"""

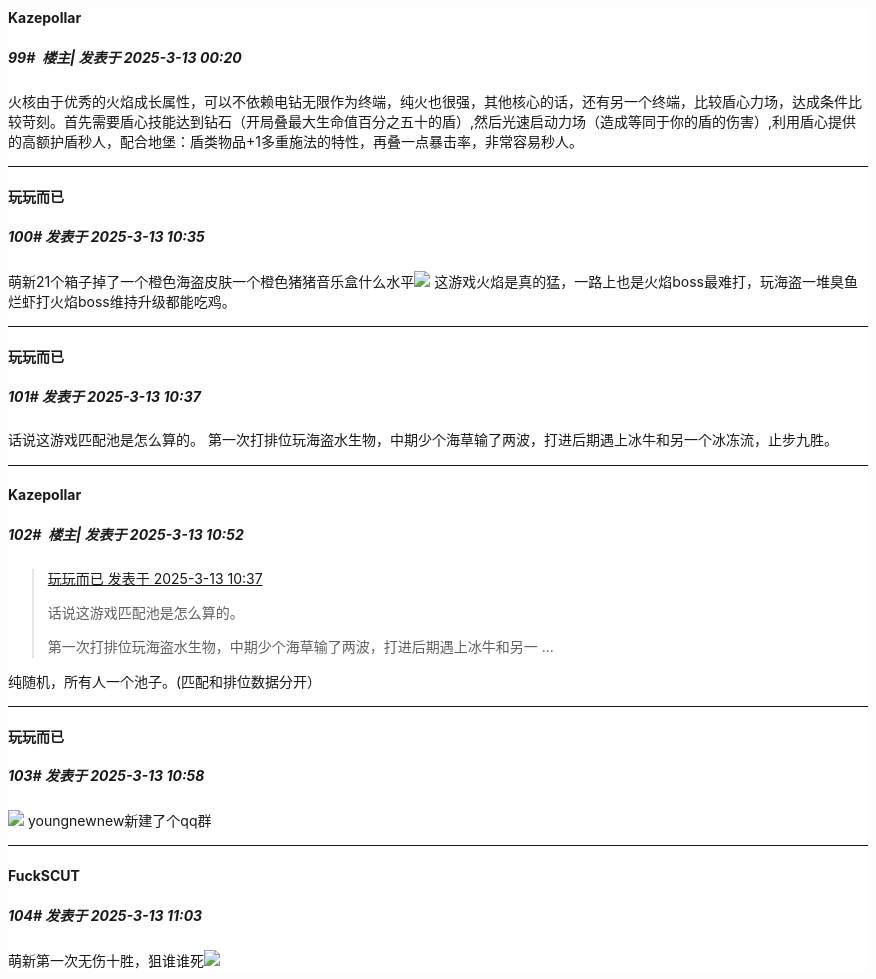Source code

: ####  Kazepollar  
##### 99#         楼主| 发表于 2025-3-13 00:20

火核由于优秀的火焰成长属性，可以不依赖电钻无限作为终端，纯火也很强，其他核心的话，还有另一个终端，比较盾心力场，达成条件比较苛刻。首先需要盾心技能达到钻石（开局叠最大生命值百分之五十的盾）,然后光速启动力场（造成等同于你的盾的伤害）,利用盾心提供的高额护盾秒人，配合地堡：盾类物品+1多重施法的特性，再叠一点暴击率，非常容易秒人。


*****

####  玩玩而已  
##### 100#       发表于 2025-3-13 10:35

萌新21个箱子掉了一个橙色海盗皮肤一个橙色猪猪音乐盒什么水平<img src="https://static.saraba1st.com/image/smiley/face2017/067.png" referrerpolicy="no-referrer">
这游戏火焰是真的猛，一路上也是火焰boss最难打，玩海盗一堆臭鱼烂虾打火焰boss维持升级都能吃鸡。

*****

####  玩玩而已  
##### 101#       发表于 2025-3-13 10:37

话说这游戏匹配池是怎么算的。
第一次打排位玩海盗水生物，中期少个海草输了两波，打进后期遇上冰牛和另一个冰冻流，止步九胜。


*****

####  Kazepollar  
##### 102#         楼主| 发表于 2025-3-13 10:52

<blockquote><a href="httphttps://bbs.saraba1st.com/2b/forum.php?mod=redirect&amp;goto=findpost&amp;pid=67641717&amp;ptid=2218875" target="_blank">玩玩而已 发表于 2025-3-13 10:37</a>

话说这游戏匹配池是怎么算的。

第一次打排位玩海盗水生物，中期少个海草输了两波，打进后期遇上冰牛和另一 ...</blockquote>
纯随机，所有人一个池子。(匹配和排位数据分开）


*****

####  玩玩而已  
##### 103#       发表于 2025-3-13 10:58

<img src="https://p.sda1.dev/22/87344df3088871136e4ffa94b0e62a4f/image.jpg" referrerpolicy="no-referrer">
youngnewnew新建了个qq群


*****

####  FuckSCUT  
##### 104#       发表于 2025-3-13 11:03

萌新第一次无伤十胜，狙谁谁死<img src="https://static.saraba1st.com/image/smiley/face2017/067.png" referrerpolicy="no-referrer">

"""

* WHAT YOU SHOULD DO: Please reproduce the source text of every row above character for character, leaving the pictures out of your answer.

* OUTPUT OF THE EXERCISE:
Source code

: ####  Kazepollar  
##### 99#         楼主| 发表于 2025-3-13 00:20

火核由于优秀的火焰成长属性，可以不依赖电钻无限作为终端，纯火也很强，其他核心的话，还有另一个终端，比较盾心力场，达成条件比较苛刻。首先需要盾心技能达到钻石（开局叠最大生命值百分之五十的盾）,然后光速启动力场（造成等同于你的盾的伤害）,利用盾心提供的高额护盾秒人，配合地堡：盾类物品+1多重施法的特性，再叠一点暴击率，非常容易秒人。


*****

####  玩玩而已  
##### 100#       发表于 2025-3-13 10:35

萌新21个箱子掉了一个橙色海盗皮肤一个橙色猪猪音乐盒什么水平<img src="https://static.saraba1st.com/image/smiley/face2017/067.png" referrerpolicy="no-referrer">
这游戏火焰是真的猛，一路上也是火焰boss最难打，玩海盗一堆臭鱼烂虾打火焰boss维持升级都能吃鸡。

*****

####  玩玩而已  
##### 101#       发表于 2025-3-13 10:37

话说这游戏匹配池是怎么算的。
第一次打排位玩海盗水生物，中期少个海草输了两波，打进后期遇上冰牛和另一个冰冻流，止步九胜。


*****

####  Kazepollar  
##### 102#         楼主| 发表于 2025-3-13 10:52

<blockquote><a href="httphttps://bbs.saraba1st.com/2b/forum.php?mod=redirect&amp;goto=findpost&amp;pid=67641717&amp;ptid=2218875" target="_blank">玩玩而已 发表于 2025-3-13 10:37</a>

话说这游戏匹配池是怎么算的。

第一次打排位玩海盗水生物，中期少个海草输了两波，打进后期遇上冰牛和另一 ...</blockquote>
纯随机，所有人一个池子。(匹配和排位数据分开）


*****

####  玩玩而已  
##### 103#       发表于 2025-3-13 10:58

<img src="https://p.sda1.dev/22/87344df3088871136e4ffa94b0e62a4f/image.jpg" referrerpolicy="no-referrer">
youngnewnew新建了个qq群


*****

####  FuckSCUT  
##### 104#       发表于 2025-3-13 11:03

萌新第一次无伤十胜，狙谁谁死<img src="https://static.saraba1st.com/image/smiley/face2017/067.png" referrerpolicy="no-referrer">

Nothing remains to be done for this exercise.